__INSTRUÇÕES DO EXERCÍCIO__
A: Segundo a recensão sobre António Sardinha, qual editora publicou o livro de Ana Isabel Sardinha Desvignes?
B: Prossiga a recensão sobre António Sardinha a partir do ponto em que o texto termina.

__EXCERTO FORNECIDO__
António Sardinha (1887-1925). Um Intelectual no Século
Ana Isabel Sardinha Desvignes, António Sardinha (1887-1925). Um Intelectual no
Século, 1.ª ed., Lisboa, Imprensa de Ciências Sociais, 2006, 291 páginas,
ilustrado.
A historiografia que se tem debruçado sobre a primeira metade do século XX
português atribuiu ao Integralismo Lusitano (IL) uma importância que,
objectivamente, nunca teve (Martins, H., Classe, Status e Poder e Outros
Ensaios sobre Portugal Contemporâneo, Lisboa, Imprensa de Ciências Sociais,
1998, pp. 19-28; Cruz, M. B. da, “O Integralismo Lusitano nas origens do
salazarismo”, in Monárquicos e Republicanos no Estado Novo, Lisboa, D. Quixote,
1986, pp. 13-74). Depois de J. M. Quintas ter publicado alguns textos dispersos
sobre o IL — em que analisou a conturbada relação deste e dos integralistas com
o sidonismo, a ditadura militar e o salazarismo —, é pacífico reconhecer-se que
a sua influência na história dos regimes políticos portugueses que vigoraram
entre 1917 e 1974, assim como no pensamento político português de todo o século
XX, foi praticamente nula no primeiro caso e modesta no segundo (Quintas, J.

__MATERIAL FORNECIDO__
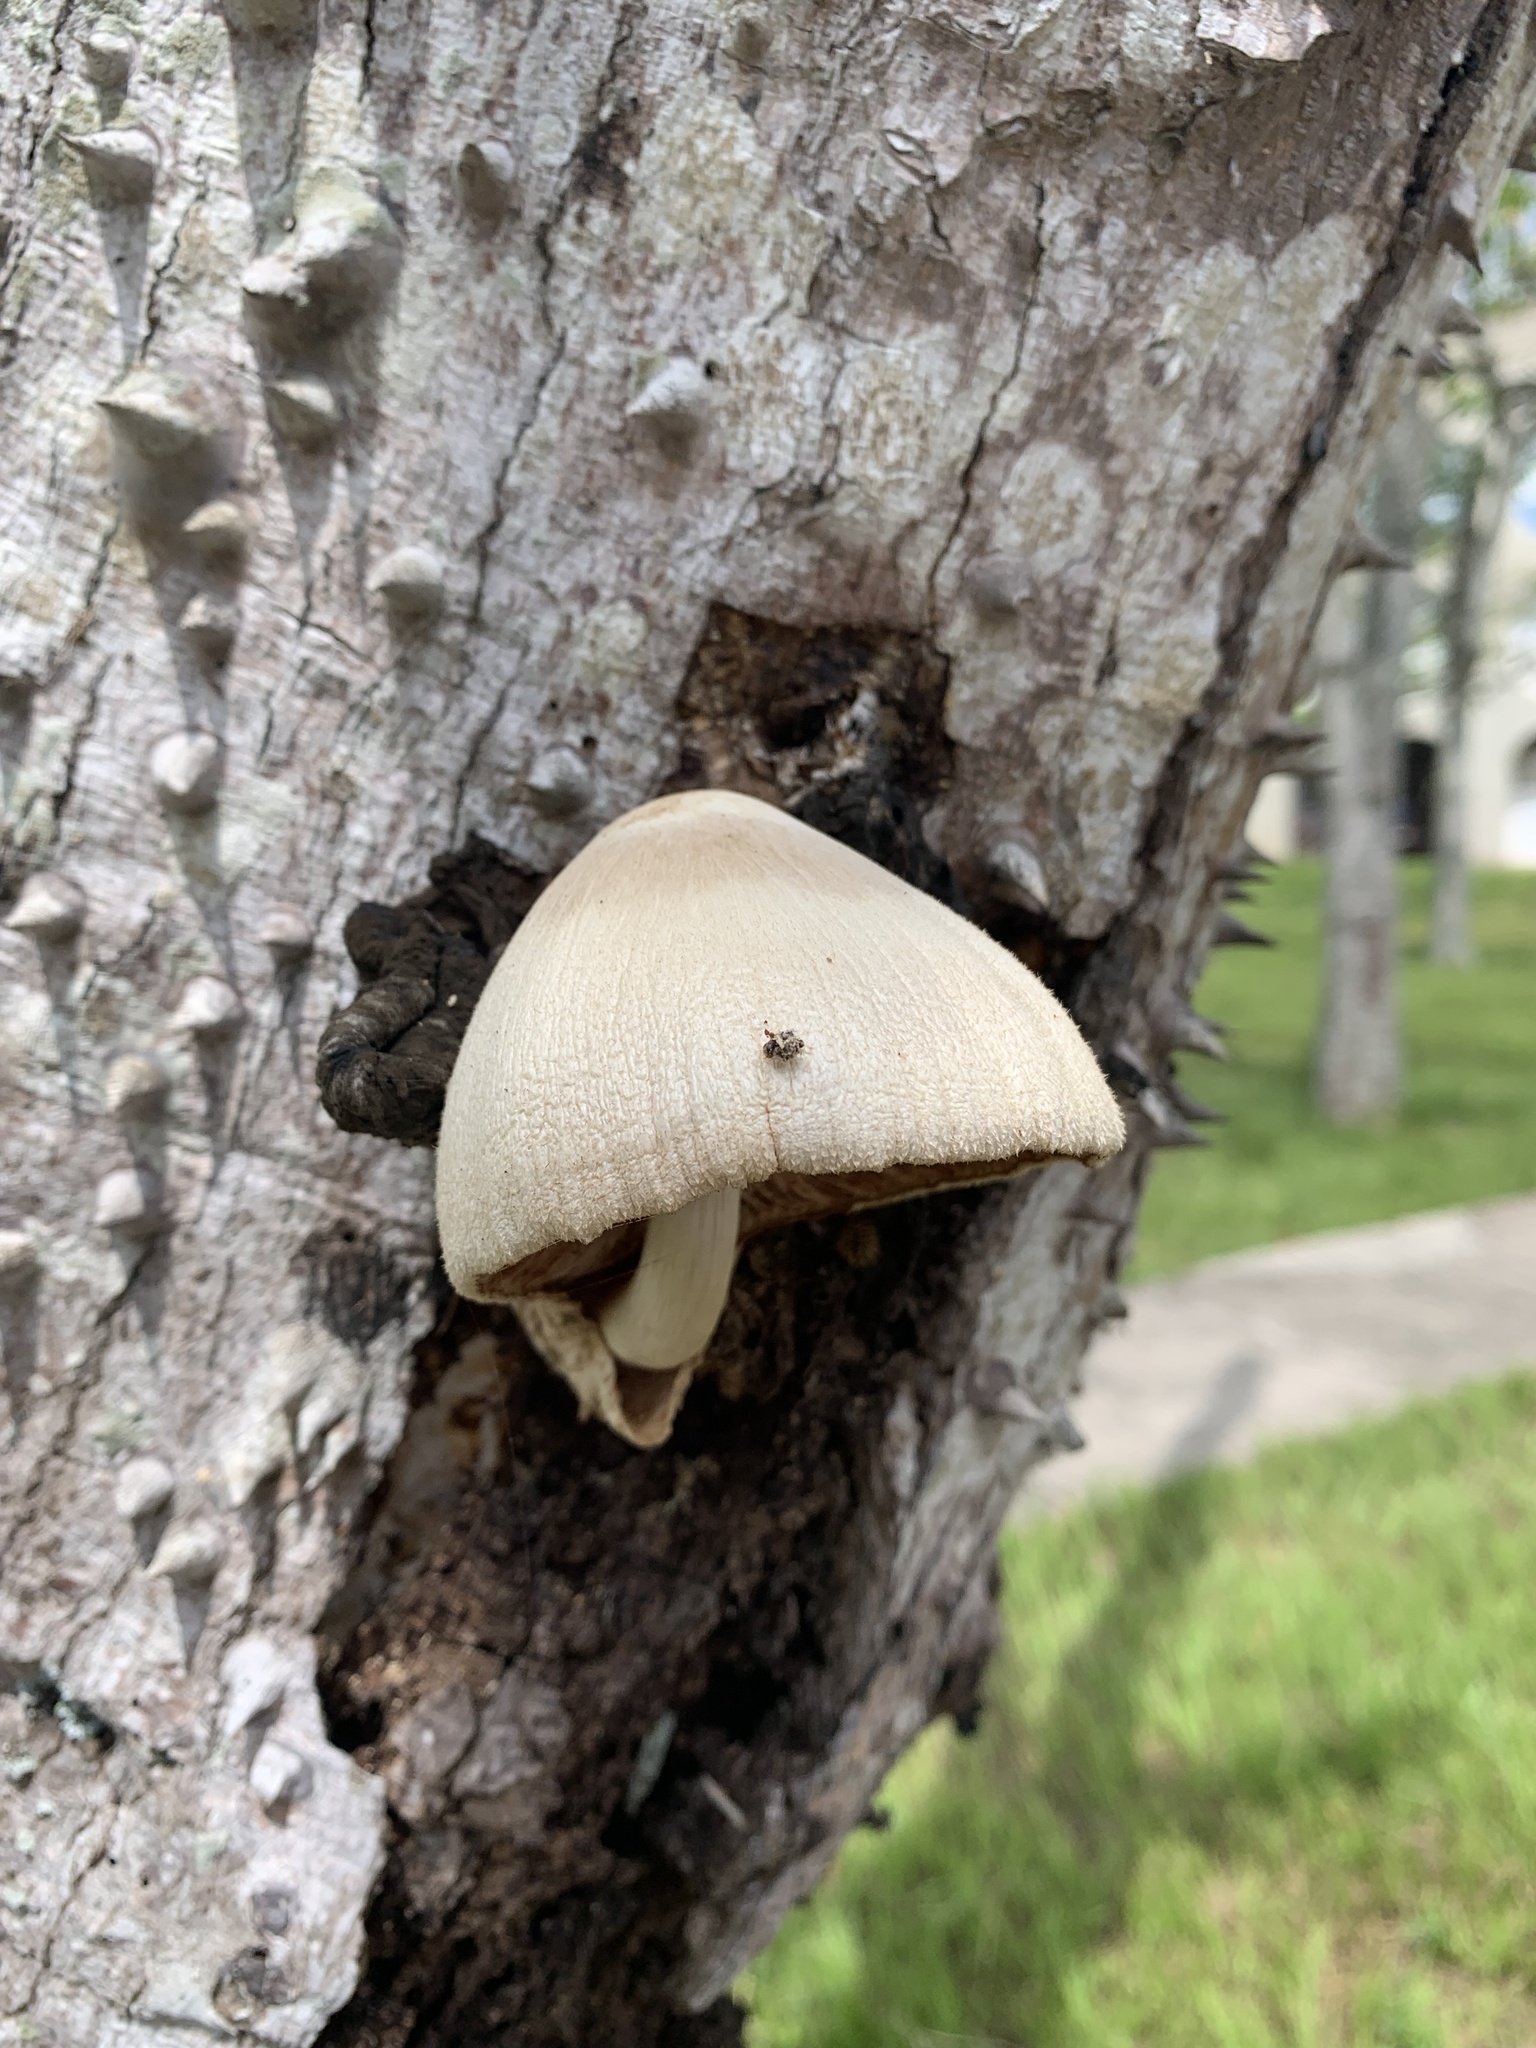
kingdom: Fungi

__RESPOSTAS__
A: Imprensa de Ciências Sociais.

B:
M., “O integralismo face à institucionalização do Estado Novo: contra a
‘salazarquia’”, in História, ano XXIV, II série, n.º 44, Abril de 2002, pp. 34-
41). Não tendo sido absoluto o seu insucesso, até por ter galgado fronteiras
para a Espanha e para o Brasil nas décadas de 20 e 30, ou por ter formado
jovens quadros que serviram Salazar e o Estado Novo em posições de destaque
(casos de Manuel Múrias, Pedro Theotónio Pereira e Marcello Caetano), certo é
que se transformou numa agremiação politicamente inconsequente [Gutiérrez
Sánchez e Jiménez Núñez, F., “La recepción del Integralismo Lusitano en el
mundo intelectual español”, in Baiôa, Manuel, ed., Elites e Poder. A Crise do
Sistema Liberal em Portugal e Espanha (1918-1931), Lisboa, Colibri — CIDEHUS-
EU, 2004, pp. 303-321; Brito, Giselda, “O pensamento político de António
Sardinha no Brasil”, comunicação apresentada no XXIV Simpósio Nacional de
História, UNISINOS, São Leopoldo, RS, Brasil, Julho de 2007, no prelo].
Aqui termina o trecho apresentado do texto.